Selected passage:
+++

Do you find, John, that you write sequentially, and then go back later and juggle the sequence for greater dramatic effect?
Again and again I have found that I write something, and it resonates with me - and I think; that will start such-a-thing. but it turns out to be the middle or the end? or vice-versa?
I think its to do with the way our brains process things...
I think I missed the beginning of Vittorias story, or if not, I took it as a simple love story for a long time;
but its really a metaphysical novel of pursuit, isn't it?
I have to admit that I admire your style immensely; and if I were you, writing your things, now is the time I would spend about a year re-jigging what I'd written so as to work in the themes that my subconscious had given me, back into the earlier stuff!
sorry to blether.
Have a coffee in the sunlight for me
love and blessed be

The great benefit of using a journal form for a novel is that rearranging entries is absolutely no problem at all. At the moment I am...well, focusing on being entirely in the moment and am very attentive to the faint whispers I hear each morning. The connections are making themselves, provided I never second-guess myself. I've totally surrendered to the process. It's leading me, not the other way around.

+++

Dataset:
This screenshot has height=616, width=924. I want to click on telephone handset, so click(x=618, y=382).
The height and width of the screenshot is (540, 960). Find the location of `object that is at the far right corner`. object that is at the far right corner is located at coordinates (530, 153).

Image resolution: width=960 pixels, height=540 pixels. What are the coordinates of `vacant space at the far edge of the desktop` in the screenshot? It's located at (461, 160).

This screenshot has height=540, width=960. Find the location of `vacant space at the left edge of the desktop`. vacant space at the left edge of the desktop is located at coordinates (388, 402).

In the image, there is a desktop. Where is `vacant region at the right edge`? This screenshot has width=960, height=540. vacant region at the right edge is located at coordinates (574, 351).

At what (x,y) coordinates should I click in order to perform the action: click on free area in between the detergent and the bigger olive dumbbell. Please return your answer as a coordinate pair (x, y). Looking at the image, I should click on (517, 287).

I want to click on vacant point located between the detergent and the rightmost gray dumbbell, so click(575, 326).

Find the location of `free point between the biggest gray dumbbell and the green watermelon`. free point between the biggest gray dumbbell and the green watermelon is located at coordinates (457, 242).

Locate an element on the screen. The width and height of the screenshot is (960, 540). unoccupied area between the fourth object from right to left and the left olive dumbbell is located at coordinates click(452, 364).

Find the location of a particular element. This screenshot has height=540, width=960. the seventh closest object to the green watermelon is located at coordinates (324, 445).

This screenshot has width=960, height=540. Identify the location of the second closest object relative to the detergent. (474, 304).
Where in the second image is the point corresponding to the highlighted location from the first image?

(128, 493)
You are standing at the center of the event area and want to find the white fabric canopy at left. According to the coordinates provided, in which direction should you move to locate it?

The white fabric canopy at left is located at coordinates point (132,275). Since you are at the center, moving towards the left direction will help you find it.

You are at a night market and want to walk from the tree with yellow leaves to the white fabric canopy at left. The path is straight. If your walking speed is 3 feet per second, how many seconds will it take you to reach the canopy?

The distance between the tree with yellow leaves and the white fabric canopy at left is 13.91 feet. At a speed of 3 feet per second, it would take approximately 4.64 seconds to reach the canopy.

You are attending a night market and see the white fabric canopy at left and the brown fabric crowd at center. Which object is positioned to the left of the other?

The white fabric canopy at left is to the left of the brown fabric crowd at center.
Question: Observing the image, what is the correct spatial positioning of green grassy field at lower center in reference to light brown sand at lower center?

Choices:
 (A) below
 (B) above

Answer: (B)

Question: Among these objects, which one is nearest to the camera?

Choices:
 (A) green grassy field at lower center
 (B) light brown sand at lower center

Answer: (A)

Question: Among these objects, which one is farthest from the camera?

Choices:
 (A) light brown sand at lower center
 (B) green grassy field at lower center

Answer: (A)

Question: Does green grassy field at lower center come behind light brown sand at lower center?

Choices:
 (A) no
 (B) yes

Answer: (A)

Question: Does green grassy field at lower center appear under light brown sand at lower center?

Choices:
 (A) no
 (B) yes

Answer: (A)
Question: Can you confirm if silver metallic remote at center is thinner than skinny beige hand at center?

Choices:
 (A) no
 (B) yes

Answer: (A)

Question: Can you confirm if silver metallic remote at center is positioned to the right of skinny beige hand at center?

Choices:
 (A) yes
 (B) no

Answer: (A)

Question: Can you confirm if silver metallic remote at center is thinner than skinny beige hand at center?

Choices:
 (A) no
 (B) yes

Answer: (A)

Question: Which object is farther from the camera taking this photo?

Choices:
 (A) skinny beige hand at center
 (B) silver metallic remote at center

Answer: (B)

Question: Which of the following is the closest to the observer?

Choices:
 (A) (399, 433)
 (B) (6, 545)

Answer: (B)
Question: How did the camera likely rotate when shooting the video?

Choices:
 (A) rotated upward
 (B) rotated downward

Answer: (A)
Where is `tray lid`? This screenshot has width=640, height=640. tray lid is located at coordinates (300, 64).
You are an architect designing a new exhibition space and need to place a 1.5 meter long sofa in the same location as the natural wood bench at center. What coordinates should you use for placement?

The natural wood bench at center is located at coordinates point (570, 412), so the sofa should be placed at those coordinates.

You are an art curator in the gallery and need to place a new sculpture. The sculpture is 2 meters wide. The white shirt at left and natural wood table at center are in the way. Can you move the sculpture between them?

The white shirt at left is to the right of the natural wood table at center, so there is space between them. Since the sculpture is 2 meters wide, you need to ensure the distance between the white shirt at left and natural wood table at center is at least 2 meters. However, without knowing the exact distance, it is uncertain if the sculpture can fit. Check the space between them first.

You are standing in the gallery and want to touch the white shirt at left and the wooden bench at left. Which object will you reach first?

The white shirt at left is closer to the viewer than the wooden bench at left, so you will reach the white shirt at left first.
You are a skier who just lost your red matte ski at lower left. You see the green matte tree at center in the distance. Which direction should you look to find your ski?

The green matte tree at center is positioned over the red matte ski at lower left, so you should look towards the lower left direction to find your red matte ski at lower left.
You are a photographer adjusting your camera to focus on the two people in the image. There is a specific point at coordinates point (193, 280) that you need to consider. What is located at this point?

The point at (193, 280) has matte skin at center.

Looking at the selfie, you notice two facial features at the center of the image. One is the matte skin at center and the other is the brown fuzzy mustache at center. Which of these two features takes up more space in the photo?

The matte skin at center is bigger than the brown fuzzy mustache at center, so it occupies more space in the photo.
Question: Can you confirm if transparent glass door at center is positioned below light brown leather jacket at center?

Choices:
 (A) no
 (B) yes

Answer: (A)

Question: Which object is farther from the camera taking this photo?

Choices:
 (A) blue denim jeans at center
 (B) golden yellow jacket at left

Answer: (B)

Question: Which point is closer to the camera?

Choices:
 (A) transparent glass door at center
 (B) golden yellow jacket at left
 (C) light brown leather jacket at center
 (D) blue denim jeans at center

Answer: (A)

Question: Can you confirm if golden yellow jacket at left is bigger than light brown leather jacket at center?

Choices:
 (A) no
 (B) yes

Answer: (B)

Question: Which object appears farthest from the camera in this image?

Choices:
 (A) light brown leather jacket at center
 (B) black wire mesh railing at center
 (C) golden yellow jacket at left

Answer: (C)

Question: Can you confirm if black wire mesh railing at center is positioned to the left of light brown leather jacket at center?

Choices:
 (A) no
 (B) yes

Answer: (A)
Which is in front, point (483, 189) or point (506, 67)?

+++

Using the information:
1. In the exchange about writing a novel, why would the first commenter spend about a year re-jigging what had been written? Answer in one to three sentences.
2. In the exchange about writing a novel, the first comment ends with short closing lines after the remark about re-jigging. List all of them.
3. Continue the exchange about writing a novel, picking up after "It's leading me, not the other way around."
You can set the rows aside.

Exercise results:
1. The commenter would do it to work the themes their subconscious had given them back into the earlier material.

2.
- sorry to blether.
- Have a coffee in the sunlight for me
- love and blessed be

3.
Yes, I see this as a great pursuit...a strange journey.

And if it weren't raining right now, I'd go down to the village and have a coffee!

that works for me; surrendering to the moment is something I certainly need to do more of; I think the process of writing is always part of that - and then sometimes I get lost in the necessary revisions.
thanks again
love and blessed be
ps; its raining here too; but, what the hell; I'm going out

As it happens, the clouds parted and I headed into the village and I sipped espresso at the cafe in the bright sun and thought of our exchange earlier this morning. Just got back. Feel a nap coming on.